Bye Karen

Using data from the SSA, I look to answer the basic question: Has the name Karen been irreparably destroyed?

Bye Karen

After the most recent escapade in the chronicles of Karen, it got me thinking: Have the actions of this small cadre of women permanently tarnished the integrity of the name? Since I've been looking for an opportunity to practice with Jupyter Notebook and Pandas anyways, a weekend project affording that practice and the chance to strike back at the cult of Karen seemed like double bonus. With that, let's take a look at some of my findings (you can check out the full notebook on Github).


Reframed at the most basic level, the question I wanted to answer was: Did the 'Karen' movement - which began in 2018 and started gaining significant traction in 2019-2020 - have a meaningful effect on the popularity of the name for newborns. As a first step towards answering this, I needed data. Luckily, the SSA exposes a portal for viewing the popularity of baby names going back to the late 1800s. Using a simple scraper, I collected the following:

  1. A static list of the top 20 baby names from 1970 (I chose this date due to the popular correlation of Karen figures to the baby boomer segment). Karen was the 12th most popular female name that year with close to 1% adoption across female babies, immediately following Julie and preceding Laura.
  2. For each name in this static list, I collected its popularity by year as a rank from 1-1000 (names greater than rank 1000 aren't surfaced in queries and are simply dropped from that years' results). This data is read into a DataFrame having columns name, year, and rank.


After reading in and parsing the data, the next step was doing some basic data exploration. Side note: I wish I had more Pandas experience at this point!

uh-oh Karen

Interesting! While the names in close popularity-proximity from 1970 saw relatively minor changes in popularity from 2018 - 2020 (the average change in rank being 27 and 11 for Julie and Laura, respectively), Karen dropped a whopping 97 spots in the rankings! Further, I would posit that with the Karen meme really hitting in 2019, the effects on names should surface on a 1-9 month lag, explaining the cataclysmic descent not hitting till 2020.

But is it possible this effect is somewhat cyclical? Perhaps looking back in the history of the name we'd see a similar pattern having occurred previously.

in short, Karen took a nosedive

While the name seems to have been on somewhat of a....downturn, it certainly seems to have taken a turn for the worse in 2020.

Next, I looked at some of the other names from the list to see how they tended to move over time.

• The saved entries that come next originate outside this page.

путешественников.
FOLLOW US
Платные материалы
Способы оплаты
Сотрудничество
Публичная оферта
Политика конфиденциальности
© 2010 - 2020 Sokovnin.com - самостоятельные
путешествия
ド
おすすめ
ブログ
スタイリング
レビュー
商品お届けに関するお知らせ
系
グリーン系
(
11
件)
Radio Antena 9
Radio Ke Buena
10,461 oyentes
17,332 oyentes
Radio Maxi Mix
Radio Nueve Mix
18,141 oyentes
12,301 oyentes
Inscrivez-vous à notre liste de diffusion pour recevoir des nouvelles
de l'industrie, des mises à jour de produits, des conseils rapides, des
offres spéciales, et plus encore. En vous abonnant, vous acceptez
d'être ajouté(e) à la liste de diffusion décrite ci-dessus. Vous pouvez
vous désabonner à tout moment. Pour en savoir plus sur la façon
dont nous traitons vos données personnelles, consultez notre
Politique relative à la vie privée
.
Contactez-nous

There were certainly a few surprises:

Dawn with a brief spike in popularity
Elizabeth, truly timeless

However, none had the breathtaking drop in rank Karen enjoyed.

To get a better sense of how the change in rank Karen saw in 2020 differed from the normal fluctuations seen for the names in the list I created a new DataFrame tracking the average change in rank by name, the max change in rank seen by that name through its history, and the delta between its average and max rank change.

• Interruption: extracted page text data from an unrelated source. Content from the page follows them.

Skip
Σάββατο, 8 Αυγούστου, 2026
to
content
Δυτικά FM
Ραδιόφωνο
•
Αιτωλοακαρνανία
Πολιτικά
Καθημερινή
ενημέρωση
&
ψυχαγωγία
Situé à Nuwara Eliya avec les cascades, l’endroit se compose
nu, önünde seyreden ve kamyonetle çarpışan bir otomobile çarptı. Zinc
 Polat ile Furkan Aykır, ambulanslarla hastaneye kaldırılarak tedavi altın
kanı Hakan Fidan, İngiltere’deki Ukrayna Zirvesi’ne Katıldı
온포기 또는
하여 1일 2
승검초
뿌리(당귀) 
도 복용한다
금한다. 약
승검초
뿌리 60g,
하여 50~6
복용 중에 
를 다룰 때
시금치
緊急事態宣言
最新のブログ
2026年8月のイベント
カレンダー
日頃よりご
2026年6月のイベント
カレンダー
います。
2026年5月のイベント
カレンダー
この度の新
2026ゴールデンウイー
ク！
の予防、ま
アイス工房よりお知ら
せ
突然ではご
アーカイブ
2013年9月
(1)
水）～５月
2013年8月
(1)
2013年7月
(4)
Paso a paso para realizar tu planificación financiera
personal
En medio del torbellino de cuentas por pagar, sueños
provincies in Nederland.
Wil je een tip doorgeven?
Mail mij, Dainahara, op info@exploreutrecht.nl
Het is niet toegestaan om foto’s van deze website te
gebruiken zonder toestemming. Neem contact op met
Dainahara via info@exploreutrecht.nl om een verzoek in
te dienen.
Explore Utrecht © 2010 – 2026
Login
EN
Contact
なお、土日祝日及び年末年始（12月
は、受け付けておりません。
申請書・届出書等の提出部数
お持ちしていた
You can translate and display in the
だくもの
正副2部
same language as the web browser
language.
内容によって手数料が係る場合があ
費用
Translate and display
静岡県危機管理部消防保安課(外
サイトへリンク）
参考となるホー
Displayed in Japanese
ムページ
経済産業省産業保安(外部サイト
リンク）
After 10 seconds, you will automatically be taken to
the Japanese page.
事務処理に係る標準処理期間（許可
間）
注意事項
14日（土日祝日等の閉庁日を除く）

Karen easily with most drastic drop

Based on this, we can see the delta between Karen's max rank drop and average is more than 30% greater than the next largest drop!

Karens max rank change vs. the average for the name

Takeaways and Opportunities for Future Exploration

In short, it seems safe to say that the Karen pandemic of 2018-2020 has had a dire effect on the standing of the name. Of course, without more rigorous statistical analysis we can't say with any degree of certainty that the observations aren't part of a natural pattern, but at first glance it seems pretty damning.

This being a weekend project, it's definitely not the sort of thing I'd show off in my portfolio. Not that I'd necessarily want to show off a thinly veiled blasting of Karen in a portfolio anyway. Anyways...some ways we could improve the layout of the analysis include:

  1. Pulling additional names into the experiment. Especially interesting would be analyzing a name surrounded by similar levels of venom (perhaps, oh I don't know, something like Jeffrey) and referencing its movement in rank against the Karen.
  2. Applying a rigorous statistical analysis to better understand the probability of seeing the sort of rank movement observed without the presence of outside influence.

That's all for now folks. Stay safe out there, you've got Karen and a virus to watch out for.